━━ Texte fourni ━━
Institutions internationales - La France, l'Espagne et l'Europe - Communauté d'inquiétudes - Une « Conférence de la Paix » sur le Moyen-Orient ?
Ni le report à une date indéterminée de la réalisation effective de la fusion égypto-libyenne, ni la controverse franco-allemande sur certains aspects de la politique européenne, ni les appels lancés par l’Organisation de coopération et de développement économiques (OCDE) en faveur de mesures anti-inflationnistes, etc. n’ont constitué des faits nouveaux de nature à modifier les données des problèmes internationaux. Ils n’en présentent pas moins un intérêt certain, dans la mesure où ils ont précisé certaines forces ou éclairé certaines tendances à la veille de confrontations dont l’objet concerne l’équilibre du monde, qu’il s’agisse de la session annuelle de l’Assemblée du Fonds monétaire international (FMI), du Nixon Round, des débats européens, des nouvelles tentatives de l’ONU au Moyen-Orient, etc.
La France, l’Espagne et l’Europe
À l’issue de ses entretiens de Saint-Sébastien avec son collègue homologue espagnol M. Laureano Lopez Rodo, le ministre des Affaires étrangères français M. Michel Jobert a déclaré : « La France a exprimé le vœu de voir l’Espagne entrer, aussi rapidement que possible, non seulement dans le Marché commun européen, mais aussi dans l’organisation européenne, ce qui n’a pas tout à fait le même sens. Ce vœu avait d’ailleurs déjà été exprimé officiellement à deux reprises : par le président Georges Pompidou et, avant lui, par le général de Gaulle lui-même. L’histoire actuelle et de nombreux autres facteurs ont conduit la France à l’analyse qu’elle a faite : l’Espagne est européenne, mais il est vrai qu’elle a des problèmes d’adaptation à résoudre. Elle peut les résoudre de plusieurs façons, et l’une d’elles est la voie qu’elle a choisie »… Et M. Jobert a annoncé que l’on discuterait à Bruxelles, en octobre 1973, « des conditions dans lesquelles, depuis que l’Europe est passée de six à neuf membres, l’Espagne peut bénéficier d’un régime préférentiel, dans des conditions à débattre ». Il a poursuivi : « L’évolution économique du monde et de l’Europe est si rapide que je crois que l’Espagne pourra joindre l’Europe dans des délais beaucoup plus brefs que ceux que l’on prévoit aujourd’hui. Après tout, l’Espagne est le 10e pays industriel du monde et le 6e pays en Europe pour le Produit national brut (PNB). Aussi l’Espagne peut s’intégrer facilement dans la Communauté européenne ».
━━━
━━ Matériel fourni ━━
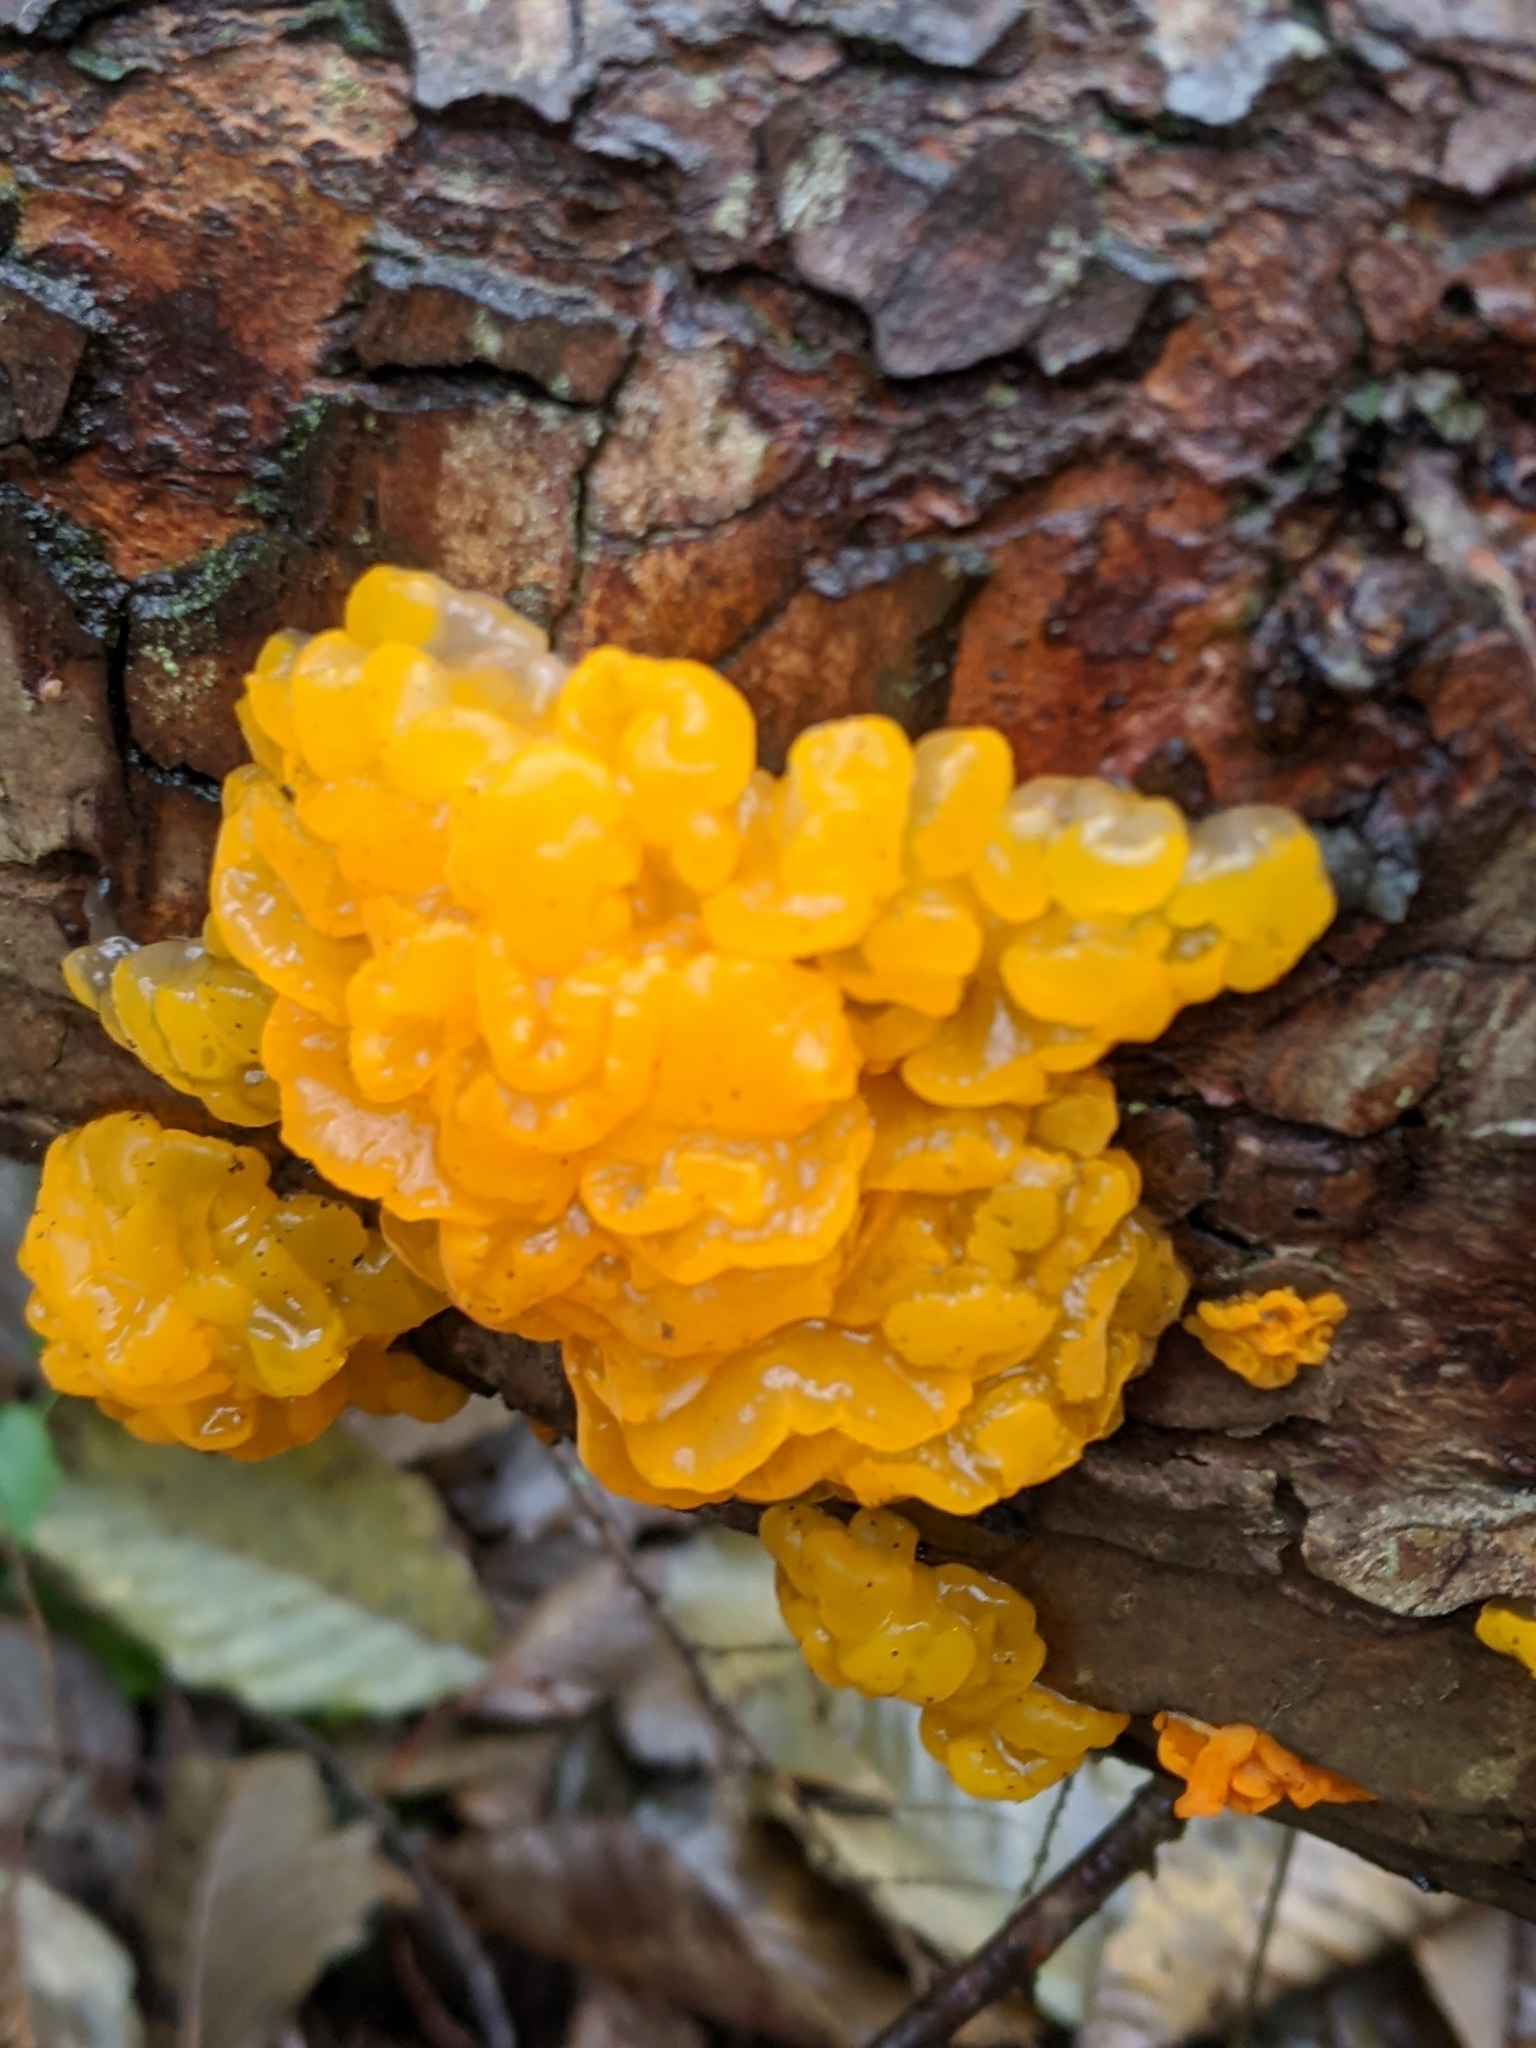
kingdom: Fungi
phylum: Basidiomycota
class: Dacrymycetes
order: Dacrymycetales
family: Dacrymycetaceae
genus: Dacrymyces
━━━
## Énoncé A
Répondez à ces questions sur l'article consacré à la France, l'Espagne et l'Europe :
(i) Quelle organisation a lancé des appels en faveur de mesures anti-inflationnistes ?
(ii) Dans quelle ville M. Michel Jobert s'est-il entretenu avec son homologue espagnol ?
(iii) Quel rang l'Espagne occupe-t-elle parmi les pays industriels du monde, selon M. Jobert ?
## Énoncé B
Recopiez un passage de l'article sur la France, l'Espagne et l'Europe. Commencez aux mots « Ni le report » et arrêtez-vous après les mots « au Moyen-Orient, etc. ».
## Énoncé C
Reprenez l'article sur la France, l'Espagne et l'Europe à l'endroit où il s'interrompt et poursuivez-le.
Le matériel fourni ne sert à rien pour ce travail.

## Réponse attendue A
(i) L'Organisation de coopération et de développement économiques (OCDE).
(ii) À Saint-Sébastien.
(iii) Le 10e rang.

## Réponse attendue B
Ni le report à une date indéterminée de la réalisation effective de la fusion égypto-libyenne, ni la controverse franco-allemande sur certains aspects de la politique européenne, ni les appels lancés par l’Organisation de coopération et de développement économiques (OCDE) en faveur de mesures anti-inflationnistes, etc. n’ont constitué des faits nouveaux de nature à modifier les données des problèmes internationaux. Ils n’en présentent pas moins un intérêt certain, dans la mesure où ils ont précisé certaines forces ou éclairé certaines tendances à la veille de confrontations dont l’objet concerne l’équilibre du monde, qu’il s’agisse de la session annuelle de l’Assemblée du Fonds monétaire international (FMI), du Nixon Round, des débats européens, des nouvelles tentatives de l’ONU au Moyen-Orient, etc.

## Réponse attendue C
Mais, le lendemain, le président en exercice du conseil des Communautés économiques européennes (CEE), M. Ivar Noergaard, ministre danois du Commerce extérieur, a pris position contre cette perspective : « Le traité de Rome indique nettement que pour être membre de la CEE, il faut être une démocratie. Il faut avoir un Parlement librement élu pour pouvoir envoyer des membres au Parlement européen. Pour cette raison, l’Espagne ne peut en devenir membre, à moins que ce pays ne se transforme en une société démocratique ».
Le problème n’est pas nouveau. À plusieurs reprises, l’entrée de l’Espagne à l’Otan avait été envisagée : pour des raisons politiques, sa candidature n’a même pas été présentée, mais en raison de l’importance stratégique de son territoire, des accords bilatéraux américano-espagnols l’ont insérée dans les dispositifs atlantiques. À plusieurs reprises également, son entrée dans le Marché commun a été envisagée, et pour des raisons politiques liées à la nature de son régime un veto a été opposé par certains pays.
Le 30 août 1973, le Conseil des ministres français a évoqué ce problème : « Au terme d’une évolution qui est probable, l’Espagne pourrait exprimer le souhait d’entrer dans le Marché commun ». Le président Pompidou a souligné qu’il faudrait envisager, dans le cadre européen, qu’un nouveau pays méditerranéen puisse donner à l’Europe l’image qui est la sienne, c’est-à-dire celle d’un équilibre entre les pays méditerranéens et ceux du nord-ouest. Il y a là une intention politique très nette : « rééquilibrer » une organisation européenne dominée par les pays nord-européens (le poids s’étant accru avec l’« élargissement » de la Communauté). Ce souci explique qu’à Genève, à l’occasion de la réunion du comité de coordination chargé de préparer la seconde phase des travaux de la Conférence sur la sécurité et la coopération en Europe, la France (soutenue par l’Italie) ait joué un rôle actif pour faire accepter par les « neuf » une participation limitée de l’Algérie et de la Tunisie à la conférence. D’autres pays méditerranéens, comme Malte et l’Espagne, avaient déjà plaidé en ce sens lors des réunions préliminaires d’Helsinki (NDLR 2023 : réunions ayant eu lieu du 22 novembre 1972 au 8 juin 1973). Les arguments économiques avancés par M. Jobert ne suscitent aucune réserve : le PNB de l’Espagne s’est accru l’an dernier de 7,5 % ; en 1957, l’Italie n’avait pas atteint le même niveau de développement ; l’Espagne est très au-dessus de l’Irlande ; les objections techniques formulées par la Commission des communautés en 1969 ont perdu une bonne part de leur valeur, etc. Mais nul ne mettait non plus en question la valeur stratégique du territoire espagnol. Dans un cas et dans l’autre, le problème est posé en termes politiques. L’évolution du régime espagnol dans les perspectives de l’« après-franquisme » permettra-t-elle la solution politique ? La question ne peut être que posée.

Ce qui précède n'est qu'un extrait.